WHAT THIS TASK INVOLVES →
Lines from the one containing "the black bollard at (x=97, y=527), 1127" through the end of the entries below: set them down exactly, both ends included, with nothing added.

Collected data:
########

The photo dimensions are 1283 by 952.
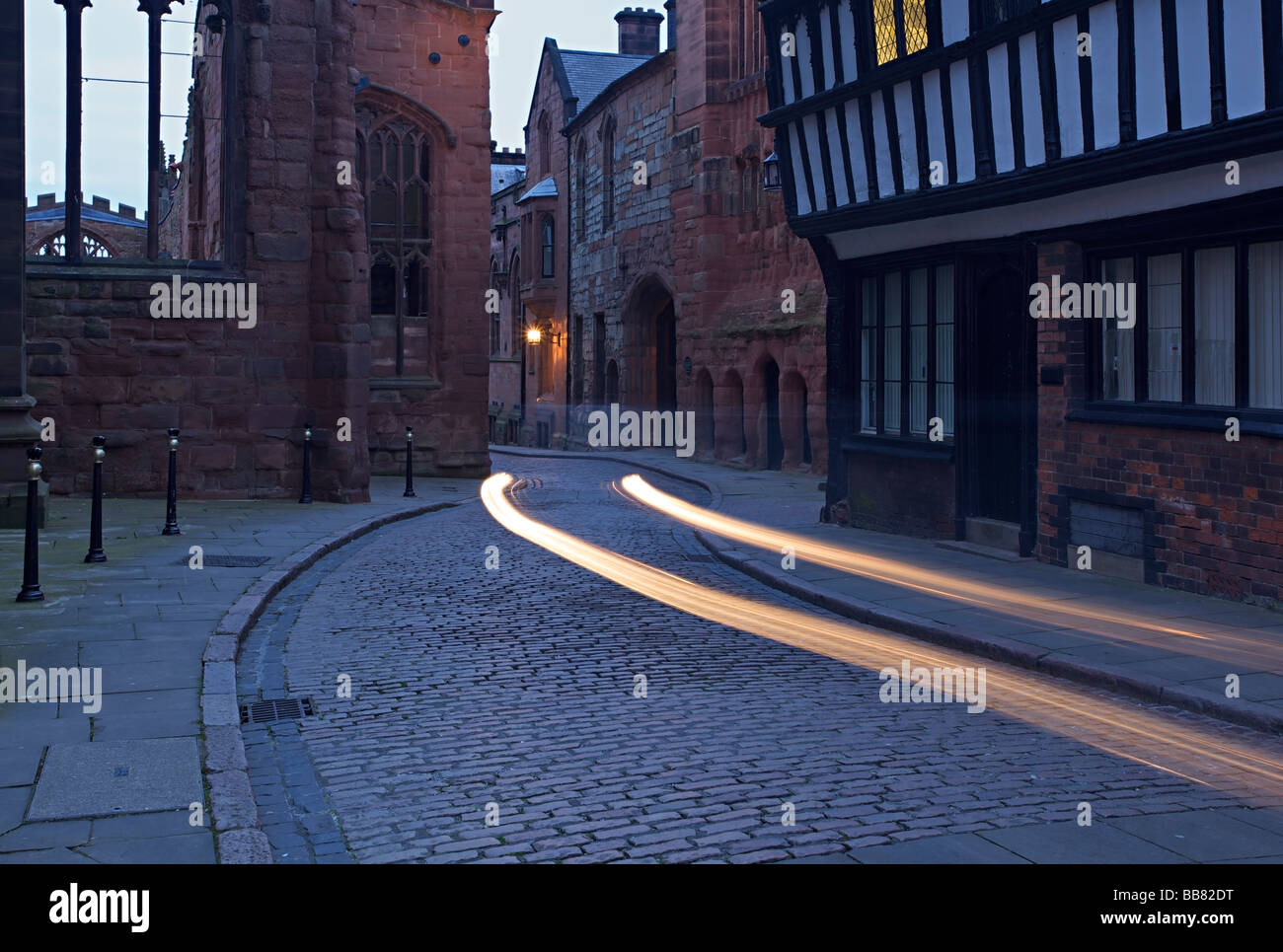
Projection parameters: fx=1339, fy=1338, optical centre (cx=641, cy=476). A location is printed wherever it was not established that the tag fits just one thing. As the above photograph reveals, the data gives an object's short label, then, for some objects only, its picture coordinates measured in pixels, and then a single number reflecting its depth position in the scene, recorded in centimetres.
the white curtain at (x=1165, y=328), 1109
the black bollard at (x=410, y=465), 1961
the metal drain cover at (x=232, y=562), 1162
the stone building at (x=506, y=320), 5125
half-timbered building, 1002
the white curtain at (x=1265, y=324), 999
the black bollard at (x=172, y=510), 1356
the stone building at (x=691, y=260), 2650
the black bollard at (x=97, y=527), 1127
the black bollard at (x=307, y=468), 1686
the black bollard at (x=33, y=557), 938
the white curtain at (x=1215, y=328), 1048
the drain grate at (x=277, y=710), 692
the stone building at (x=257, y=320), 1645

########

TASK ANSWER →
the black bollard at (x=97, y=527), 1127
the black bollard at (x=307, y=468), 1686
the black bollard at (x=33, y=557), 938
the white curtain at (x=1215, y=328), 1048
the drain grate at (x=277, y=710), 692
the stone building at (x=257, y=320), 1645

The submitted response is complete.